La littérature française est riche, celle des siècles passées très certainement, mais aussi la contemporaine qui se cherche et s’élabore sous nos yeux, non sans beaucoup de déchets, comme il s’en produit sous tous les cieux littéraires. Pour ma part, j’aime trouver mon miel de lectrice où bon me semble, chez de grands petits éditeurs fouineurs comme Le Bruit du temps, les éditions Claire Paulhan, Circé ou Pierres vives, comme chez des éditeurs aux enseignes bien établies et, puisque nous les connaissons tous, nul besoin de les nommer ici. Cela étant, Gallimard demeure une maison à part. Le fait tient sans doute à l’esprit de ses écrivains fondateurs pour qui la littérature était confondue avec la vie même. Malgré les transformations qu’a connues le monde de l’édition, et Gallimard n’y a pas échappé non plus, quelque chose de l’esprit des origines subsiste, que les lecteurs font leur plus ou moins consciemment et où je vois une manière de vérité : le goût littéraire est le souverain bien. Pourquoi s’encombrer du reste ? Mais quelle exigence dans ce bien à acquérir !
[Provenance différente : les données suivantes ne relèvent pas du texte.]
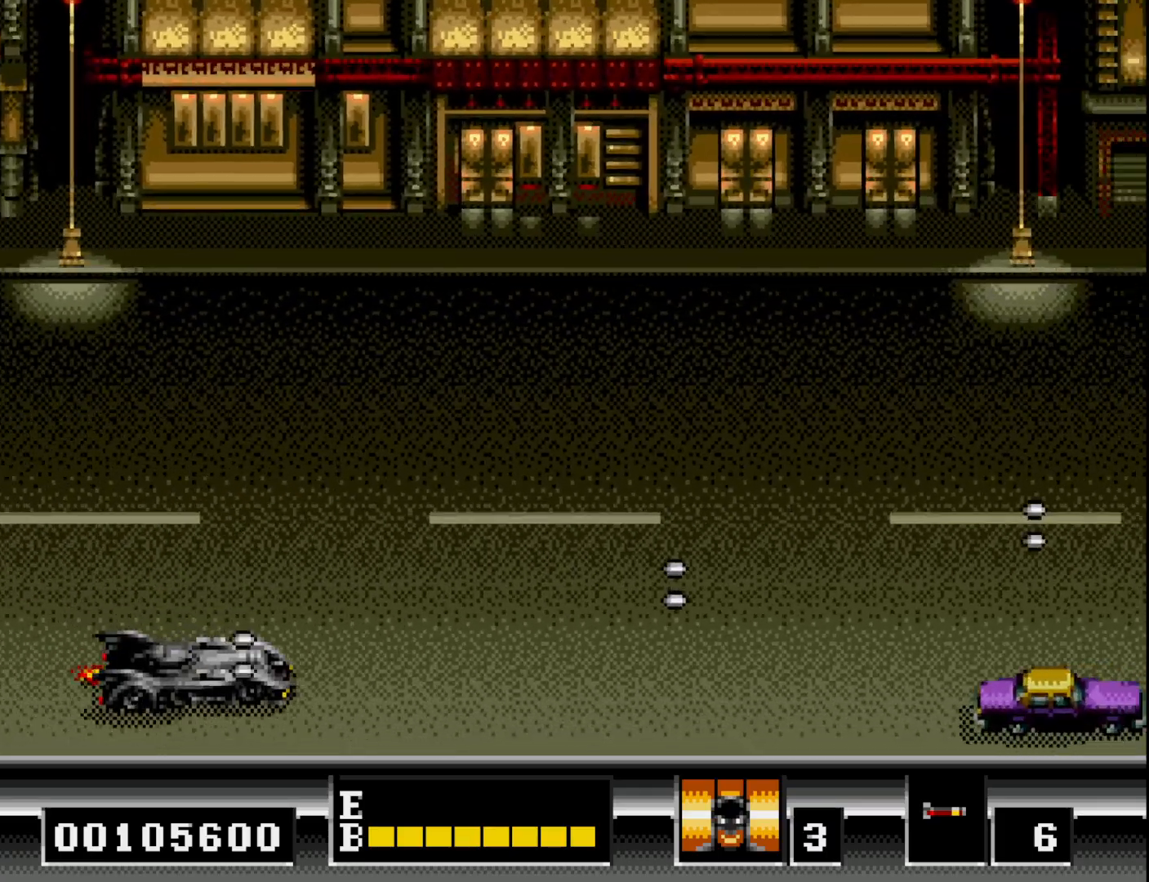
{"buttons": ["DPAD_UP"], "right_stick": "center", "events": [[83, "A", "up"], [83, "DPAD_DOWN", "up"], [133, "DPAD_UP", "down"], [183, "A", "down"], [267, "A", "up"], [350, "A", "down"], [450, "A", "up"]]}
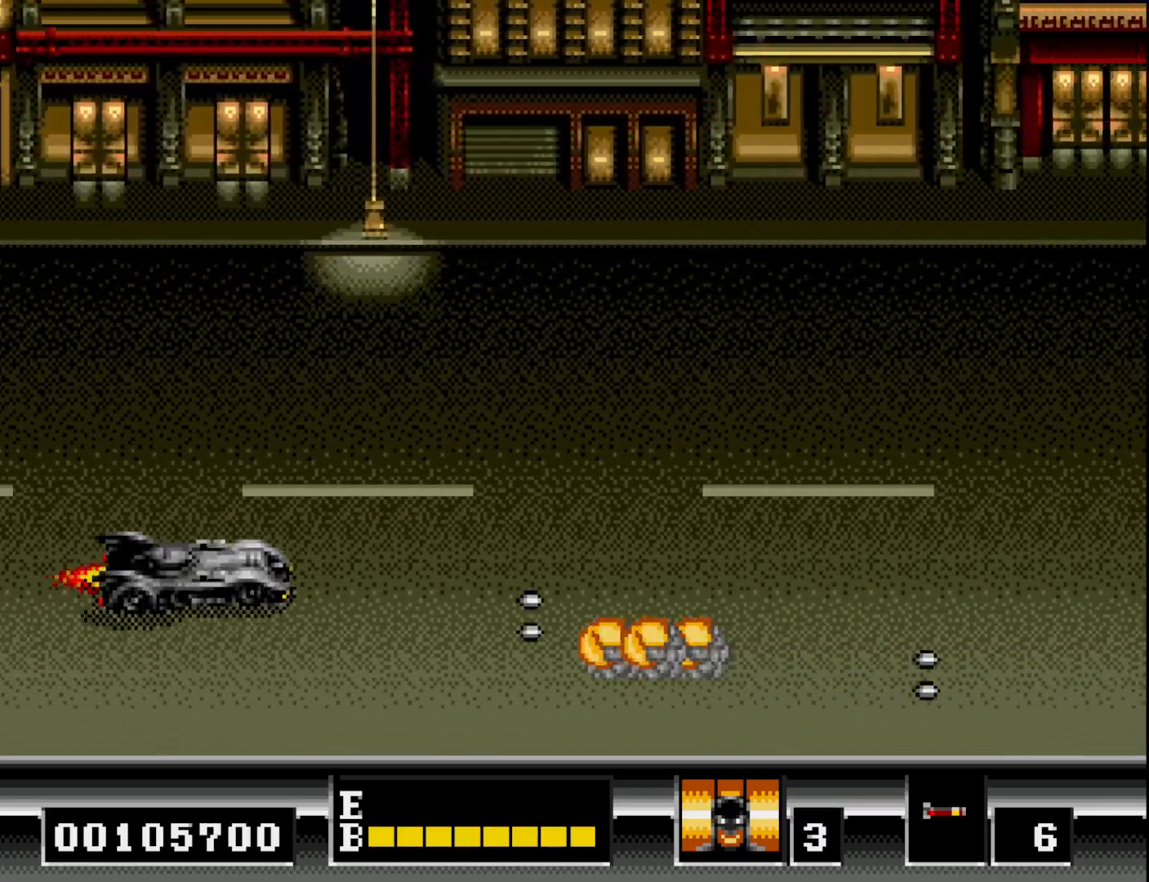
{"buttons": ["DPAD_UP"], "right_stick": "center", "events": [[33, "A", "down"], [133, "A", "up"], [233, "A", "down"], [317, "A", "up"], [383, "A", "down"], [450, "A", "up"]]}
La littérature québécoise est par ailleurs en plein essor. Qu’est-ce qui pour vous la caractérise aujourd’hui, après quarante ans de développement fulgurant ?
Impossible de répondre à cette question. Pourquoi il existe des poules brunes et des poules blanches, pourquoi les nuages prennent tantôt la forme d’une baleine, tantôt celle d’une silhouette de femme à la proue d’un navire, pourquoi la mer est couleur de vin et pourquoi mon basilic violet vire au vert à la fin de l’été, vous le savez, vous?

Hum… puisque vous me posez la question, je dirais qu’à l’inverse des exemples imagés, allégoriques, que vous avancez, le développement de la littérature québécoise n’est pas un phénomène naturel. Il n’est pas mystérieux mais culturel. C’est forcément le résultat d’une rencontre entre une certaine maturité culturelle et une volonté politique adéquate. Cela demanderait une plus ample discussion… une prochaine fois. Mais vous, quels sont vos propres projets littéraires futurs ?
Je publie un roman chez Leméac dans quelques mois. Sur un siècle et deux continents, il y est question de mensonges et de tromperies, qui sont la règle, on dirait bien. D’autre part, après neuf années de recherches, je commence la rédaction de la biographie de la romancière et poète Anne Hébert – auteur du Seuil, au demeurant.

Moi aussi je publie un nouveau roman chez Leméac, en février 2012. Nous aurons donc l’occasion de nous congratuler prochainement ! Merci Marie-Andrée.

Gallimard 1911-2011. Un siècle d’édition. Exposition rétrospective à la Grande Bibliothèque de Montréal du 8 décembre 2011 au 30 avril 21012. Avec le soutien de l’Institut français, en partenariat avec le Consulat général de France à Québec.